# Required action:
Could you restate word for word only the lines below from the one holding "right ear: (19, 71)" to the one holding "right eye: (2, 66)", inclusive, and leave out the pictures?

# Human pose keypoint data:
☆ ☆ ☆ ☆
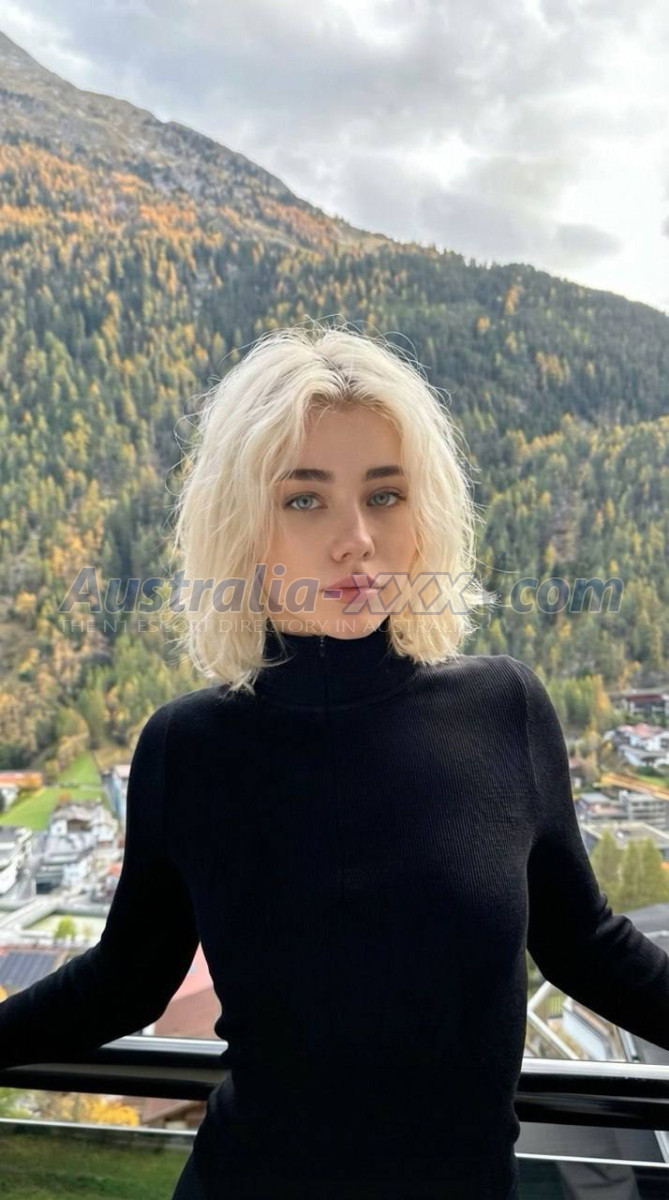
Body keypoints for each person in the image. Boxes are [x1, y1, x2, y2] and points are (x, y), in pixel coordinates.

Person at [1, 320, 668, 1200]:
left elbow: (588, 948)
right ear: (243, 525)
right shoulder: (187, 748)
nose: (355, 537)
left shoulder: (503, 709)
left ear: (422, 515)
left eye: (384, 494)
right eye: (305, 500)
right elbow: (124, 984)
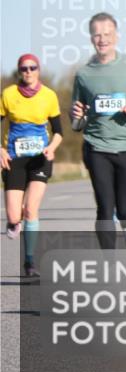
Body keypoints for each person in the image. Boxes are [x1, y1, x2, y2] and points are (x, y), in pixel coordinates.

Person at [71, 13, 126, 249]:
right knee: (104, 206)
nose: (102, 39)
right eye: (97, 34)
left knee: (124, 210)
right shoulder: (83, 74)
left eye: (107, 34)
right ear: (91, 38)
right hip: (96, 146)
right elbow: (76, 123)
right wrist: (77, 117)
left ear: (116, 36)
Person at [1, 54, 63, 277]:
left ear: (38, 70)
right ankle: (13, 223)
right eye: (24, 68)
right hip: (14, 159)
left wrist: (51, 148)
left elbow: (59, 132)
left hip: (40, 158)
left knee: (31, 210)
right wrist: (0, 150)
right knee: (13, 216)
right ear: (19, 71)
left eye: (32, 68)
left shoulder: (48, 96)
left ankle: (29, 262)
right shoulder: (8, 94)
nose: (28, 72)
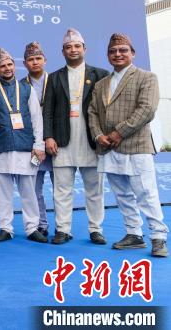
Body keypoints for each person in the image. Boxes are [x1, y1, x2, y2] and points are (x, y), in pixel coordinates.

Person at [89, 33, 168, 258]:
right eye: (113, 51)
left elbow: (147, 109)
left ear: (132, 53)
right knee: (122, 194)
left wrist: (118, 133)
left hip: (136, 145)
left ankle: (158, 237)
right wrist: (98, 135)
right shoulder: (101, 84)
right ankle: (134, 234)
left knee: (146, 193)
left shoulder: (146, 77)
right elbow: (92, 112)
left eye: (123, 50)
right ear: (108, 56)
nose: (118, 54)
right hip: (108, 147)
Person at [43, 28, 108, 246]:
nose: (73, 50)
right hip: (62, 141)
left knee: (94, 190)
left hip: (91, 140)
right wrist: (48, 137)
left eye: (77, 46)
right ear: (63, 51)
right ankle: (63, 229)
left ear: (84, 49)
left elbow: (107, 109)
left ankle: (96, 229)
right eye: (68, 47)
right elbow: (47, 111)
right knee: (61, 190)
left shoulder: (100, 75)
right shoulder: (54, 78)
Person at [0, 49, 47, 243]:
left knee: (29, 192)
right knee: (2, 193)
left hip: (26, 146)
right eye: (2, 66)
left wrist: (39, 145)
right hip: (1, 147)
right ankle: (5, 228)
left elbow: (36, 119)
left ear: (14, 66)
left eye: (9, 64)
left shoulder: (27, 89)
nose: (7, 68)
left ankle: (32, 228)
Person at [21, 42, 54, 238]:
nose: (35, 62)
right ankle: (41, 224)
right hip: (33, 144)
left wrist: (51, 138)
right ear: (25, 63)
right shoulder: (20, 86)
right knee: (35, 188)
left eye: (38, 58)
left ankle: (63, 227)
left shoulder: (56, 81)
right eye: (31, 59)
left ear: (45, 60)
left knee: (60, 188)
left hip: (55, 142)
☆ ☆ ☆ ☆
# Exercise result:
right ear: (19, 71)
left eye: (32, 68)
left shoulder: (48, 96)
left ankle: (29, 262)
right shoulder: (8, 94)
nose: (28, 72)
Body keypoints for each person in the image. Boxes are [x1, y1, x2, y2] and points are (x, y), in pixel coordinates.

Person at [89, 33, 168, 258]:
right eye: (113, 51)
left elbow: (147, 109)
left ear: (132, 53)
right knee: (122, 194)
left wrist: (118, 133)
left hip: (136, 145)
left ankle: (158, 237)
right wrist: (98, 135)
right shoulder: (101, 84)
right ankle: (134, 234)
left knee: (146, 193)
left shoulder: (146, 77)
right elbow: (92, 112)
left eye: (123, 50)
right ear: (108, 56)
nose: (118, 54)
right hip: (108, 147)
Person at [43, 28, 108, 246]:
nose: (73, 50)
right hip: (62, 141)
left knee: (94, 190)
left hip: (91, 140)
right wrist: (48, 137)
left eye: (77, 46)
right ear: (63, 51)
right ankle: (63, 229)
left ear: (84, 49)
left elbow: (107, 109)
left ankle: (96, 229)
right eye: (68, 47)
right elbow: (47, 111)
right knee: (61, 190)
left shoulder: (100, 75)
right shoulder: (54, 78)
Person at [0, 49, 47, 243]:
left knee: (29, 192)
right knee: (2, 193)
left hip: (26, 146)
right eye: (2, 66)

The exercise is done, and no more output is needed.